What you have to do -
Below are records; from the line containing "1.1.8.2.3 Transferencias: 8720438.4" through the very last line, output each line exactly. No pictures.

Edit tracking data
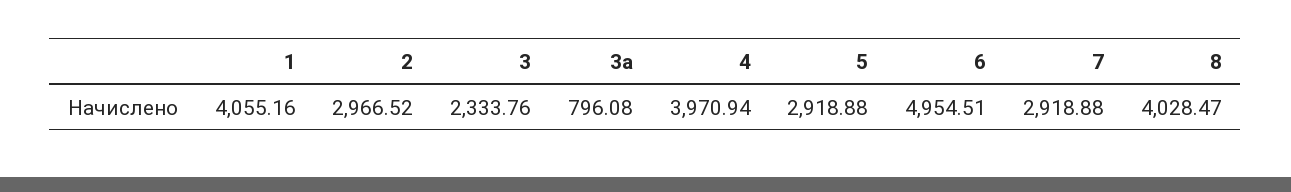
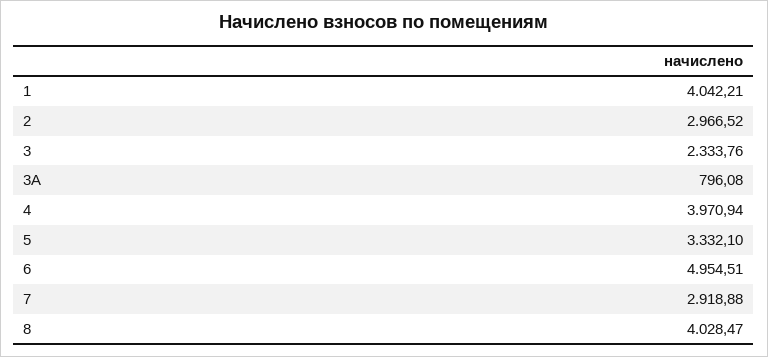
1: 4055.16 -> 4042.21
5: 2918.88 -> 3332.1

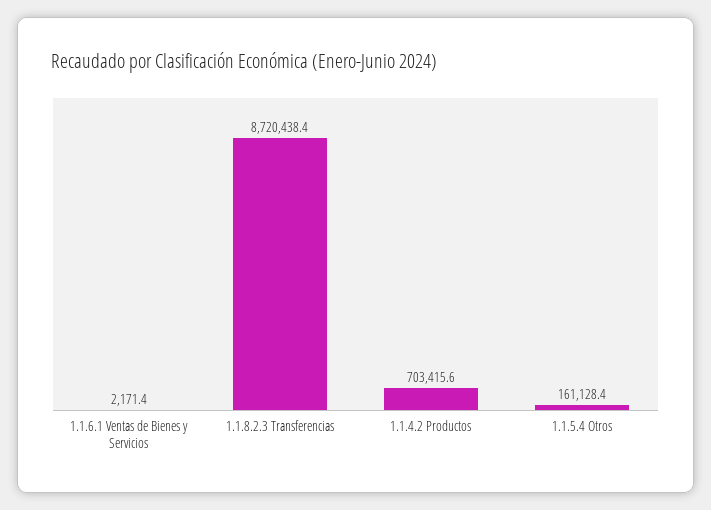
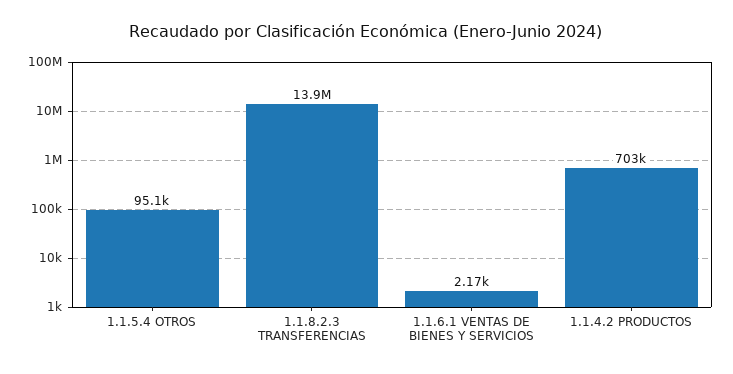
1.1.8.2.3 Transferencias: 8720438.4 -> 13900000
1.1.5.4 Otros: 161128.4 -> 95100

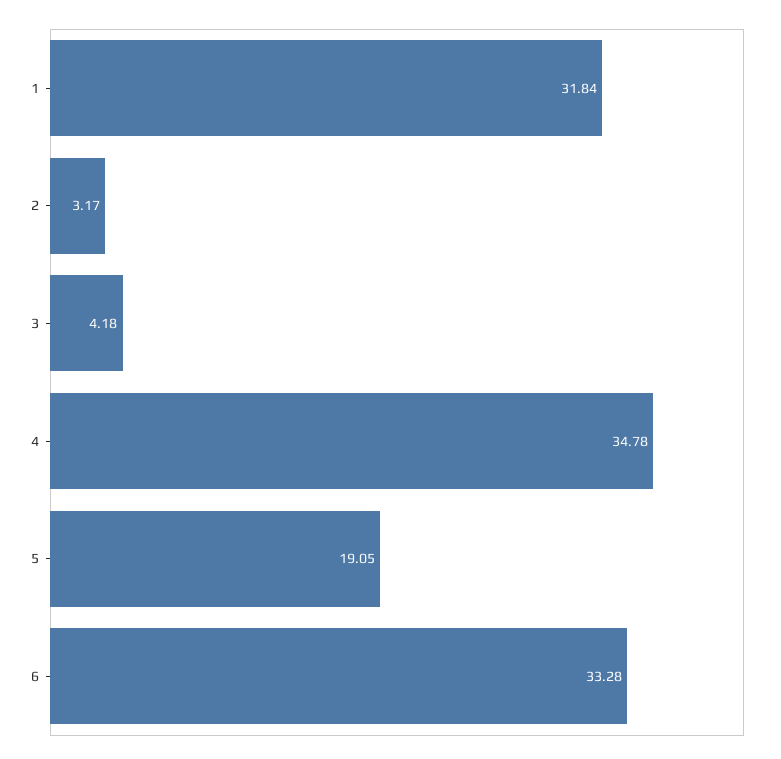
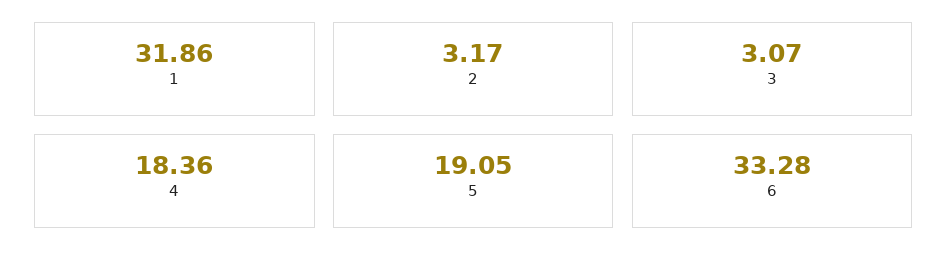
1: 31.84 -> 31.86
3: 4.18 -> 3.07
4: 34.78 -> 18.36

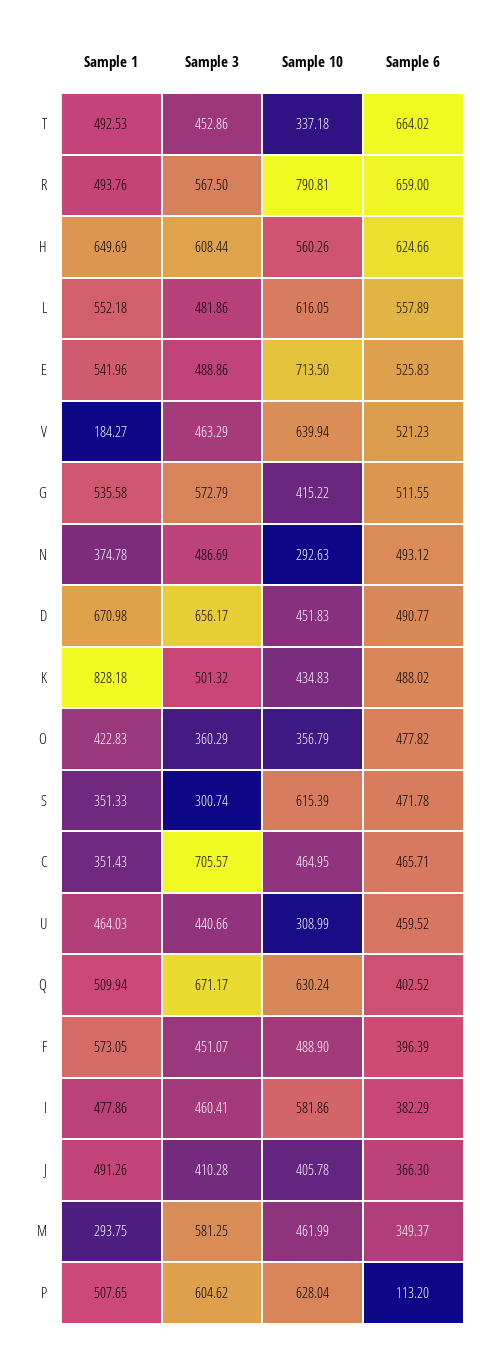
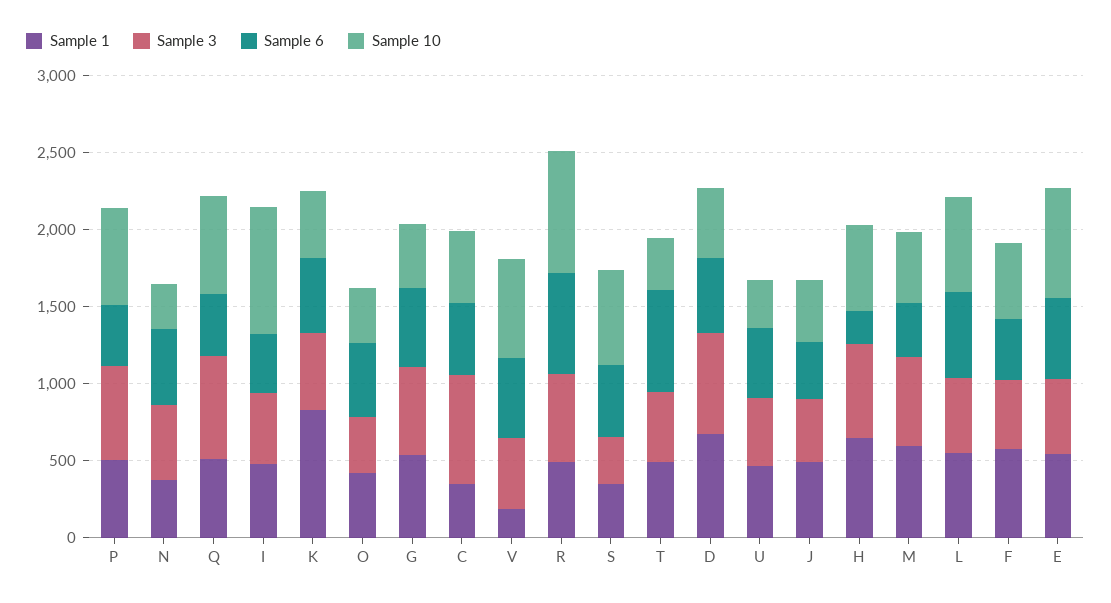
Sample 6, H: 624.66 -> 200
Sample 10, I: 581.86 -> 800
Sample 1, M: 293.75 -> 600
Sample 6, P: 113.2 -> 400

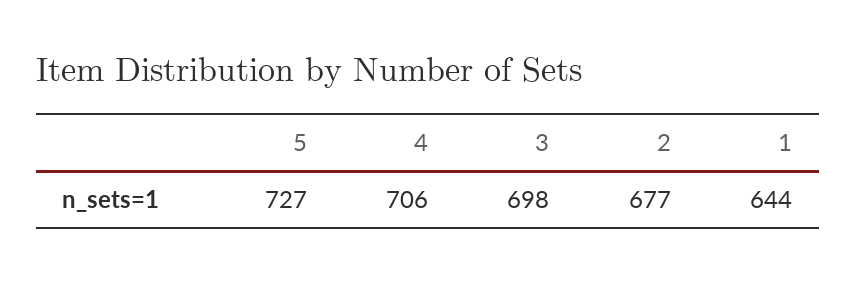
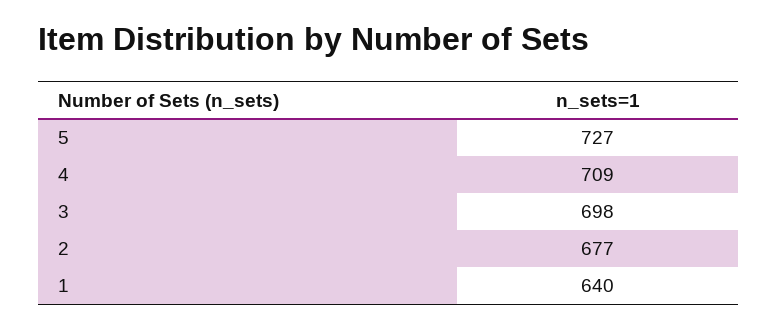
4: 706 -> 709
1: 644 -> 640

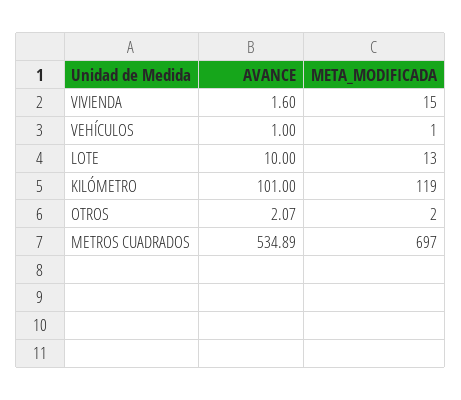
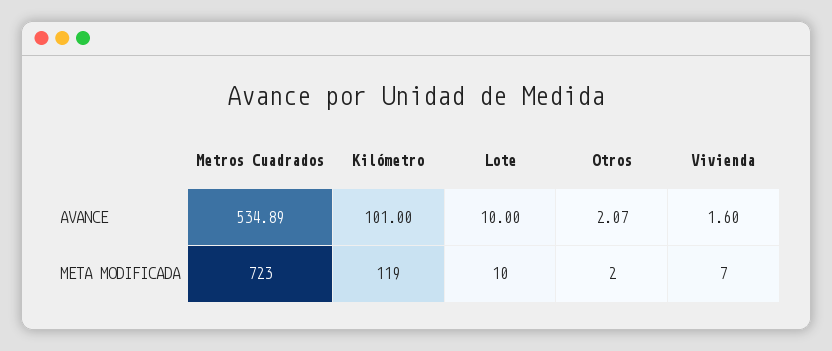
META_MODIFICADA, VIVIENDA: 15 -> 7
AVANCE, VEHÍCULOS: 1 -> none
META_MODIFICADA, VEHÍCULOS: 1 -> none
META_MODIFICADA, LOTE: 13 -> 10
META_MODIFICADA, METROS CUADRADOS: 697 -> 723

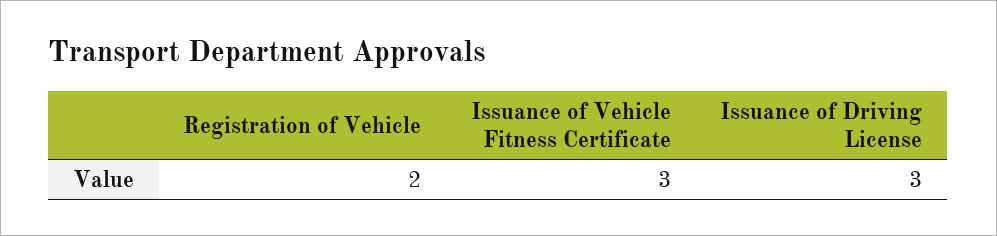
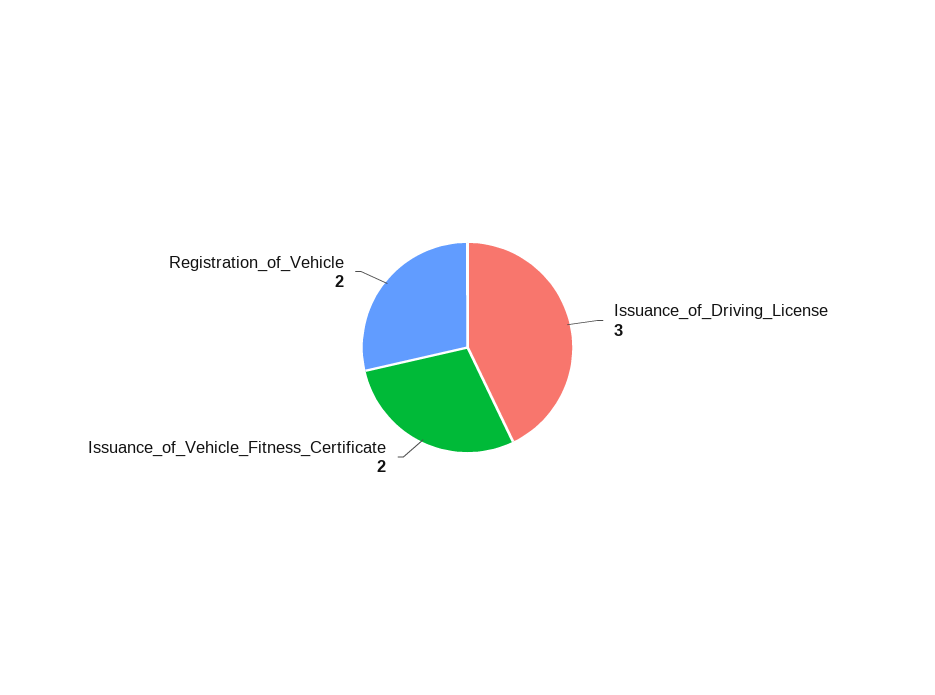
Issuance of Vehicle Fitness Certificate: 3 -> 2

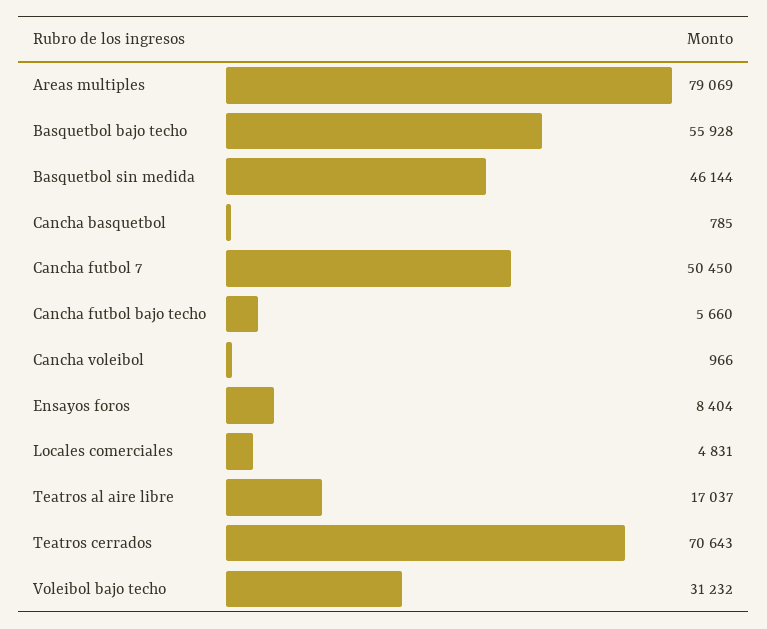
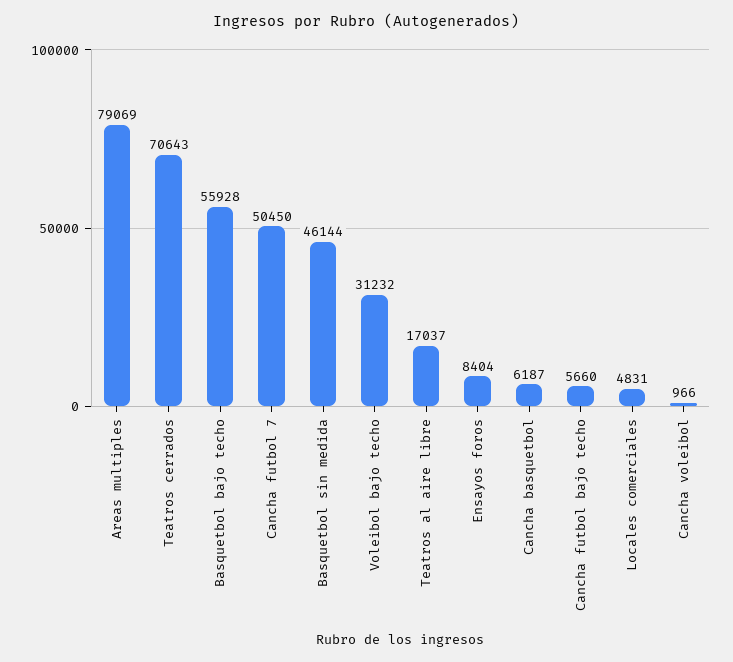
Cancha basquetbol: 785 -> 6187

Solution to this problem -
1.1.8.2.3 Transferencias: 8720438.4 -> 13900000
1.1.5.4 Otros: 161128.4 -> 95100

1: 31.84 -> 31.86
3: 4.18 -> 3.07
4: 34.78 -> 18.36

Sample 6, H: 624.66 -> 200
Sample 10, I: 581.86 -> 800
Sample 1, M: 293.75 -> 600
Sample 6, P: 113.2 -> 400

4: 706 -> 709
1: 644 -> 640

META_MODIFICADA, VIVIENDA: 15 -> 7
AVANCE, VEHÍCULOS: 1 -> none
META_MODIFICADA, VEHÍCULOS: 1 -> none
META_MODIFICADA, LOTE: 13 -> 10
META_MODIFICADA, METROS CUADRADOS: 697 -> 723

Issuance of Vehicle Fitness Certificate: 3 -> 2

Cancha basquetbol: 785 -> 6187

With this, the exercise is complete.